= Moses Williams (antiquarian) =

Welsh antiquarian scholar (1685–1742)

Moses Williams (2 March 1685 – 2 March 1742: burial date) was a Welsh antiquarian, scholar and cleric. He oversaw new editions of the Bible and the Book of Common Prayer in Welsh.

==Life==
Williams was born the son of Samuel Williams, Vicar of Llandyfriog and Rector of Llangynllo, Cardiganshire, and his wife, Margaret, daughter of Jenkin Powell Prytherch, in Y Glaslyn, near Llandysul, Ceredigion, in south-west Wales. He was ordained deacon in 1708 and priest in 1713. He was married to Margaret Davies of Cwmwysg, Defynnog.

Williams later served as Curate of Chiddingstone, Kent (1708–1713), Vicar of Llanwenog, Cardiganshire (1715–1742), Vicar of Defynnog (Devynock), Brecknockshire, where his name is carved on one of the attic beams of the rectory (1716–1732), Rector of Chilton Trinity, Somerset, and finally Vicar of St Mary's, Bridgwater, Somerset (1732–1742).

Williams was elected a Fellow of the Royal Society in 1719. He died in Bridgwater.

==Works==
Williams supervised new editions of the Bible and the Anglican Book of Common Prayer in Welsh.
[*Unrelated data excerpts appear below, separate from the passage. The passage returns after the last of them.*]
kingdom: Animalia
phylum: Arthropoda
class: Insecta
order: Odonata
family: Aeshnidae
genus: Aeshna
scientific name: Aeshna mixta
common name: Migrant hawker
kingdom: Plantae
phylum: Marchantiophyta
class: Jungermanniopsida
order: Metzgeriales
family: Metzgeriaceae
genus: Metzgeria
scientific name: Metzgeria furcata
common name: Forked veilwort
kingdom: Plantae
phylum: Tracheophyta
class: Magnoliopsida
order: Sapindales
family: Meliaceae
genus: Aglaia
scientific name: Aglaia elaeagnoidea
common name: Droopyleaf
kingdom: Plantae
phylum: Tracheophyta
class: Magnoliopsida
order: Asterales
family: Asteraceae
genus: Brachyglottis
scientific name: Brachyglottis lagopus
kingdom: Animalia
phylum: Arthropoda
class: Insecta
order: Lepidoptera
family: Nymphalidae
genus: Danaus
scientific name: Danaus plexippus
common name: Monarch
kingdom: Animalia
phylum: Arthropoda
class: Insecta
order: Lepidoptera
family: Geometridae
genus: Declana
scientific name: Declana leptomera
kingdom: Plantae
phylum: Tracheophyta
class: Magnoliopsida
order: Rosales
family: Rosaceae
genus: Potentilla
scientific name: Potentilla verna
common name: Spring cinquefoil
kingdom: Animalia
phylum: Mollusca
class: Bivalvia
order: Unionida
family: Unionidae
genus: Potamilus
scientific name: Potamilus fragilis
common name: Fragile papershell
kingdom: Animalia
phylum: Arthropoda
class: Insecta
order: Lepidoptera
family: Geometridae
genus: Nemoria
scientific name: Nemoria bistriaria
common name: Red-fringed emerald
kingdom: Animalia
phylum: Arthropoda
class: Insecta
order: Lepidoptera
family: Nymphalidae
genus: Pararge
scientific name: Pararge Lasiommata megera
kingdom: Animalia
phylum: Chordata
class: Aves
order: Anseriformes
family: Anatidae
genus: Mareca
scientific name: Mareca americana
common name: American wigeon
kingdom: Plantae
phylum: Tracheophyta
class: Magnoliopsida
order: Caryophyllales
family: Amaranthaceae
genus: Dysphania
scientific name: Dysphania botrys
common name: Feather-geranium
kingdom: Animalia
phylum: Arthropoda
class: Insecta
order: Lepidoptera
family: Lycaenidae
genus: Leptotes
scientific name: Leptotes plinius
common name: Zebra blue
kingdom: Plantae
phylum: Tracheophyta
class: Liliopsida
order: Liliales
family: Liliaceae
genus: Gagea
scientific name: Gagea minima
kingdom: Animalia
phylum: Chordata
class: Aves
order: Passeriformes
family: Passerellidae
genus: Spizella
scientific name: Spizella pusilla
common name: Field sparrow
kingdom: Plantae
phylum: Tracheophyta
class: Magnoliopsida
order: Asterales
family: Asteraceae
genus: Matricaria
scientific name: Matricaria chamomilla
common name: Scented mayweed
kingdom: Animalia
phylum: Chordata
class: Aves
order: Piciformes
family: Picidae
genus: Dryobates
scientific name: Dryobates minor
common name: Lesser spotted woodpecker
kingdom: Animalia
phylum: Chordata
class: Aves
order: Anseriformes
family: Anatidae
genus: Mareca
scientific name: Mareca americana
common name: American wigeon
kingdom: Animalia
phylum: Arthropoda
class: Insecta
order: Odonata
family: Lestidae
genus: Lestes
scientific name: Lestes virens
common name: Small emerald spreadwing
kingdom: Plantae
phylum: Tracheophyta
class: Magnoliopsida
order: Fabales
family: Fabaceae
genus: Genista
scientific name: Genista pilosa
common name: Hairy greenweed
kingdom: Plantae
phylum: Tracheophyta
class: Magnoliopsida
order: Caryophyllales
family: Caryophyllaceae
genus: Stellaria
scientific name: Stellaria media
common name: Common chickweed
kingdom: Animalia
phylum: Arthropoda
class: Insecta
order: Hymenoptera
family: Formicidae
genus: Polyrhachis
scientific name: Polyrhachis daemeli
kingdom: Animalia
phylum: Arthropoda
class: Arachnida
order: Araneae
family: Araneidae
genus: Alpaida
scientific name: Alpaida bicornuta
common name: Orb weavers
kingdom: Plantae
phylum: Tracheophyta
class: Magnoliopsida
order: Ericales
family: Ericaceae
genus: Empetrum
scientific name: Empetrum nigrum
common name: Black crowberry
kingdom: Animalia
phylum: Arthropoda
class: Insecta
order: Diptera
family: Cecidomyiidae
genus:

His library, containing many Welsh books and manuscripts, came into the possession of William Jones and then into the library of George Parker, 2nd Earl of Macclesfield at Shirburn Castle.

Williams worked closely with Edward Lhuyd on the Archaeologia Britannica (1707) and with William Wotton on the Leges Wallicae, a parallel text edition of the laws of Hywel Dda, published in 1730.